## MATERIAL PROVIDED
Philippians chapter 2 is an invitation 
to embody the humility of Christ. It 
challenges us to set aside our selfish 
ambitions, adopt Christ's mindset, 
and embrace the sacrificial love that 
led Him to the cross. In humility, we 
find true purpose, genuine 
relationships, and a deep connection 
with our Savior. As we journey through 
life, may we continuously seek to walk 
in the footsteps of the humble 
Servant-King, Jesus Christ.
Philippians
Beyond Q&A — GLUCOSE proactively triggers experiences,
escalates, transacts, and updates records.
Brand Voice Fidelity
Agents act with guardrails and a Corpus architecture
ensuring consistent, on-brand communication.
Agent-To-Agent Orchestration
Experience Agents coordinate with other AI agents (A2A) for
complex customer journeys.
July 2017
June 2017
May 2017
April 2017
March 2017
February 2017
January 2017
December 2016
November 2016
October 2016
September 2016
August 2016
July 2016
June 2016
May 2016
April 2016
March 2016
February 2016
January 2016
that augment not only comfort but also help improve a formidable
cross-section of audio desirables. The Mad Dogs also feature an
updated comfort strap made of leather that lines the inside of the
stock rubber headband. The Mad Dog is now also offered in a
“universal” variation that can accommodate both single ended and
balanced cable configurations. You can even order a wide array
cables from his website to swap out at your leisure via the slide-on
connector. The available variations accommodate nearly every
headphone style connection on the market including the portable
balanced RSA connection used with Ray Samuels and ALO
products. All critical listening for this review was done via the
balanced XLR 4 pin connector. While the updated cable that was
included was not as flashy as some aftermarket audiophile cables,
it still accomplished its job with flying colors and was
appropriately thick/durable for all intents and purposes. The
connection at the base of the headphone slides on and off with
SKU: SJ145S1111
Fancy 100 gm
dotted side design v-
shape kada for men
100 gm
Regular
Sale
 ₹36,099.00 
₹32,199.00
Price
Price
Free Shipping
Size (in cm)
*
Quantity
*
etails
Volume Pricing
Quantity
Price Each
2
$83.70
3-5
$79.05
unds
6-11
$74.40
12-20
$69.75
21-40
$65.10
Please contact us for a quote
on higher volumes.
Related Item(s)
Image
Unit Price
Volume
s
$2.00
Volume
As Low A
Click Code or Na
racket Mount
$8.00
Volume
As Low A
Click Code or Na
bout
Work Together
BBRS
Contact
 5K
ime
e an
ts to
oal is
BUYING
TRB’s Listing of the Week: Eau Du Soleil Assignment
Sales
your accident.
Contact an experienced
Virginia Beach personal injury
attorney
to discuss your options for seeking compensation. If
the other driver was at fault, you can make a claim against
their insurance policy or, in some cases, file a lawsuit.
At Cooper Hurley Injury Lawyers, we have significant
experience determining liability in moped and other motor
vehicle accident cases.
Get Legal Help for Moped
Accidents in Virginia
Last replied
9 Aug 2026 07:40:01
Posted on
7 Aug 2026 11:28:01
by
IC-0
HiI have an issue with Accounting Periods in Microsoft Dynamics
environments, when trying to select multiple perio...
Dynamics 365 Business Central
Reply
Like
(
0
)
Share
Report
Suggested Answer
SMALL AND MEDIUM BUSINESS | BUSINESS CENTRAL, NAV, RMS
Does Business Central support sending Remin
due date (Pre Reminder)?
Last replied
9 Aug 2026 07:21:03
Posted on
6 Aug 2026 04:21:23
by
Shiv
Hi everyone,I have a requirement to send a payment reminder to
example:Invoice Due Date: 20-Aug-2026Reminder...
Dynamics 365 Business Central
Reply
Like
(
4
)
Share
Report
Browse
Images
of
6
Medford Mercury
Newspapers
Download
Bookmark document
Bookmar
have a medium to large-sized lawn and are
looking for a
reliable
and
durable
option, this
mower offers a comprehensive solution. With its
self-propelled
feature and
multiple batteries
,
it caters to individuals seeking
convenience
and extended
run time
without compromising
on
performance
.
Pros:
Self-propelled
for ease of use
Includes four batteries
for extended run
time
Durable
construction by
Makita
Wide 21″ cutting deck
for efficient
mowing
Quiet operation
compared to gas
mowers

## DIRECTIONS FOR THIS TASK
Copy out the text of each record above, keeping every line and its wording unchanged.

## RESPONSE
Philippians chapter 2 is an invitation 
to embody the humility of Christ. It 
challenges us to set aside our selfish 
ambitions, adopt Christ's mindset, 
and embrace the sacrificial love that 
led Him to the cross. In humility, we 
find true purpose, genuine 
relationships, and a deep connection 
with our Savior. As we journey through 
life, may we continuously seek to walk 
in the footsteps of the humble 
Servant-King, Jesus Christ.
Philippians
Beyond Q&A — GLUCOSE proactively triggers experiences,
escalates, transacts, and updates records.
Brand Voice Fidelity
Agents act with guardrails and a Corpus architecture
ensuring consistent, on-brand communication.
Agent-To-Agent Orchestration
Experience Agents coordinate with other AI agents (A2A) for
complex customer journeys.
July 2017
June 2017
May 2017
April 2017
March 2017
February 2017
January 2017
December 2016
November 2016
October 2016
September 2016
August 2016
July 2016
June 2016
May 2016
April 2016
March 2016
February 2016
January 2016
that augment not only comfort but also help improve a formidable
cross-section of audio desirables. The Mad Dogs also feature an
updated comfort strap made of leather that lines the inside of the
stock rubber headband. The Mad Dog is now also offered in a
“universal” variation that can accommodate both single ended and
balanced cable configurations. You can even order a wide array
cables from his website to swap out at your leisure via the slide-on
connector. The available variations accommodate nearly every
headphone style connection on the market including the portable
balanced RSA connection used with Ray Samuels and ALO
products. All critical listening for this review was done via the
balanced XLR 4 pin connector. While the updated cable that was
included was not as flashy as some aftermarket audiophile cables,
it still accomplished its job with flying colors and was
appropriately thick/durable for all intents and purposes. The
connection at the base of the headphone slides on and off with
SKU: SJ145S1111
Fancy 100 gm
dotted side design v-
shape kada for men
100 gm
Regular
Sale
 ₹36,099.00 
₹32,199.00
Price
Price
Free Shipping
Size (in cm)
*
Quantity
*
etails
Volume Pricing
Quantity
Price Each
2
$83.70
3-5
$79.05
unds
6-11
$74.40
12-20
$69.75
21-40
$65.10
Please contact us for a quote
on higher volumes.
Related Item(s)
Image
Unit Price
Volume
s
$2.00
Volume
As Low A
Click Code or Na
racket Mount
$8.00
Volume
As Low A
Click Code or Na
bout
Work Together
BBRS
Contact
 5K
ime
e an
ts to
oal is
BUYING
TRB’s Listing of the Week: Eau Du Soleil Assignment
Sales
your accident.
Contact an experienced
Virginia Beach personal injury
attorney
to discuss your options for seeking compensation. If
the other driver was at fault, you can make a claim against
their insurance policy or, in some cases, file a lawsuit.
At Cooper Hurley Injury Lawyers, we have significant
experience determining liability in moped and other motor
vehicle accident cases.
Get Legal Help for Moped
Accidents in Virginia
Last replied
9 Aug 2026 07:40:01
Posted on
7 Aug 2026 11:28:01
by
IC-0
HiI have an issue with Accounting Periods in Microsoft Dynamics
environments, when trying to select multiple perio...
Dynamics 365 Business Central
Reply
Like
(
0
)
Share
Report
Suggested Answer
SMALL AND MEDIUM BUSINESS | BUSINESS CENTRAL, NAV, RMS
Does Business Central support sending Remin
due date (Pre Reminder)?
Last replied
9 Aug 2026 07:21:03
Posted on
6 Aug 2026 04:21:23
by
Shiv
Hi everyone,I have a requirement to send a payment reminder to
example:Invoice Due Date: 20-Aug-2026Reminder...
Dynamics 365 Business Central
Reply
Like
(
4
)
Share
Report
Browse
Images
of
6
Medford Mercury
Newspapers
Download
Bookmark document
Bookmar
have a medium to large-sized lawn and are
looking for a
reliable
and
durable
option, this
mower offers a comprehensive solution. With its
self-propelled
feature and
multiple batteries
,
it caters to individuals seeking
convenience
and extended
run time
without compromising
on
performance
.
Pros:
Self-propelled
for ease of use
Includes four batteries
for extended run
time
Durable
construction by
Makita
Wide 21″ cutting deck
for efficient
mowing
Quiet operation
compared to gas
mowers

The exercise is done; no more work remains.